WASHINGTON (TheBlaze/AP) — The Federal Reserve announced Wednesday that it will move forward with a plan to cut its monthly bond purchases starting in February by $10 billion to $65 billion.
The Fed also said it plans to keep short-term rates at record lows to try to reassure investors that it will keep supporting an economy that remains less than fully healthy. In its statement, the Fed upgraded its assessment of the U.S. economy to say “growth in economic activity picked up in recent quarters.”
Stocks did not react well.
The Standard & Poor’s 500 index fell 18 points, or 1 percent, to close at 1,774 Wednesday. The S&P 500 has ended lower on four of the last five days.
The Dow Jones industrial average lost 189 points, or 1.2 percent, to 15,738.
The Nasdaq composite dropped 46 points, or 1.1 percent, to 4,051.
The Fed announced its tapering decision after Ben Bernanke’s final policy meeting.
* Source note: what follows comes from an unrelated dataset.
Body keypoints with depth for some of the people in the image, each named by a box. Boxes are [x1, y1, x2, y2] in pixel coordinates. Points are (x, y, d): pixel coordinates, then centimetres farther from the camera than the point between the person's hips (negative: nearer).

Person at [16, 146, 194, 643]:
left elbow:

Bernanke will step down Friday after eight years as chairman and will be succeeded by Vice Chair Janet Yellen.
Many global investors fear that reduced Fed bond buying will boost U.S. rates and cause investors to move money out of emerging markets and into the United States for higher returns. Currency values in emerging economies have fallen over that concern.
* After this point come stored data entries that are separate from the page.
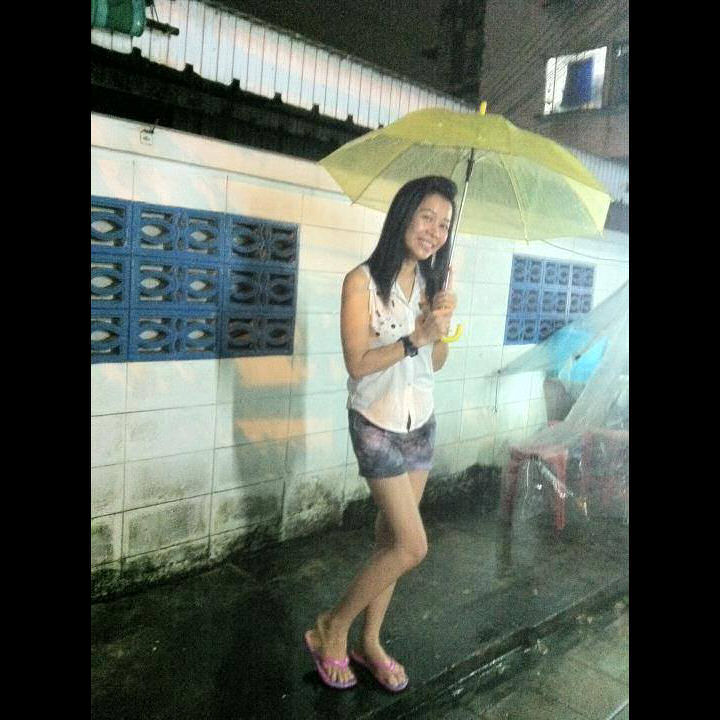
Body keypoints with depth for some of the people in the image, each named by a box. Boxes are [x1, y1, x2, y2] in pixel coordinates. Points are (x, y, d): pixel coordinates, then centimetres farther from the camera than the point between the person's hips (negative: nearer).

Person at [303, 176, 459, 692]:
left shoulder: (433, 283, 5)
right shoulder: (363, 282, -14)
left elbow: (436, 363, 8)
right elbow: (357, 363, -17)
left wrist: (442, 330, -11)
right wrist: (417, 337, -22)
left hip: (421, 422, 6)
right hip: (377, 424, -6)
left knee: (391, 539, 13)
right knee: (412, 547, -6)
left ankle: (370, 643, 32)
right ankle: (333, 629, 17)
In response, central banks in emerging economies, from India to Turkey to South Africa, have been acting to counter any damage from the Fed’s pullback and the prospect of higher U.S. rates: They’ve been raising their own rates. These central banks hope to control inflation, boost their flagging currencies and keep investors from fleeing.
But so far, those currencies have continued to weaken.
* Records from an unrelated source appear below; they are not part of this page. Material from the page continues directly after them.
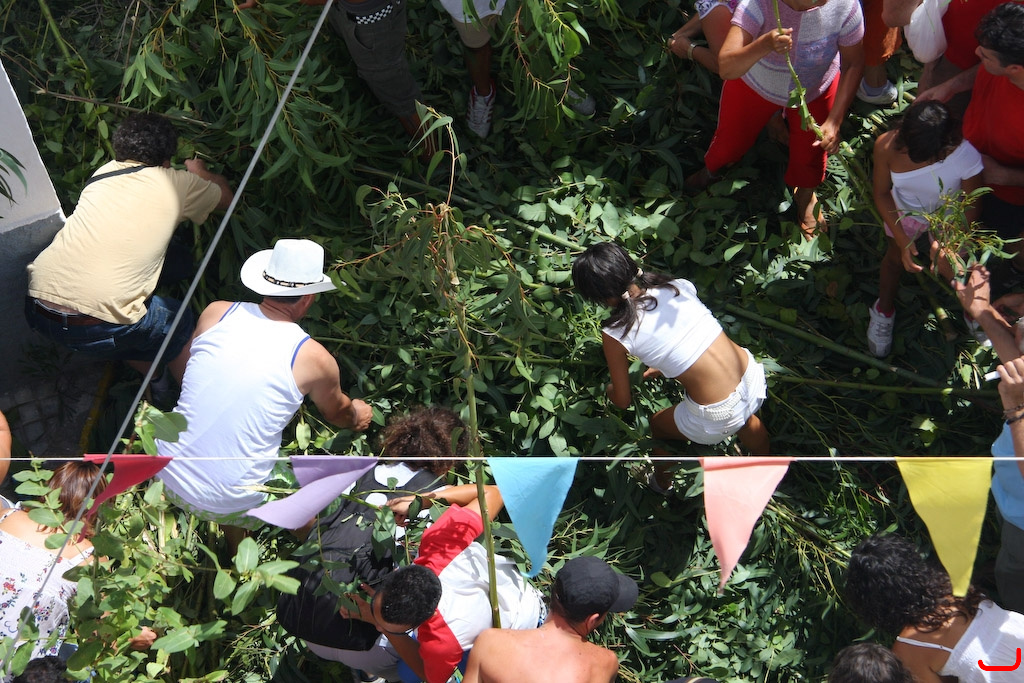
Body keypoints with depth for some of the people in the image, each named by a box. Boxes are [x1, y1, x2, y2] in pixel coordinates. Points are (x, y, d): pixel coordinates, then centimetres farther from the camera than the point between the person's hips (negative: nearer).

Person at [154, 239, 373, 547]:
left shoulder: (216, 313, -2)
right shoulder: (313, 359, -11)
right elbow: (336, 412, 13)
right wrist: (357, 415, 37)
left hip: (168, 477, 4)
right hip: (230, 506, -4)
The action Wednesday was approved on a 10-0 vote. The last time a Fed policy statement was approved unanimously was June 2011.
The Fed’s statement repeated a phrase it first used in December: That it would hold its benchmark short-term rate near zero “well past” the time unemployment falls below 6.5 percent. The Fed noted that government spending cuts and tax increases are less of a drag on growth than last year. It also said businesses and consumers are stepping up spending.
The unemployment rate dipped from 7 percent to 6.7 percent in December, the lowest point in five years. Still, much of the decline was due to an exodus of job seekers who gave up looking for work and were no longer counted as unemployed.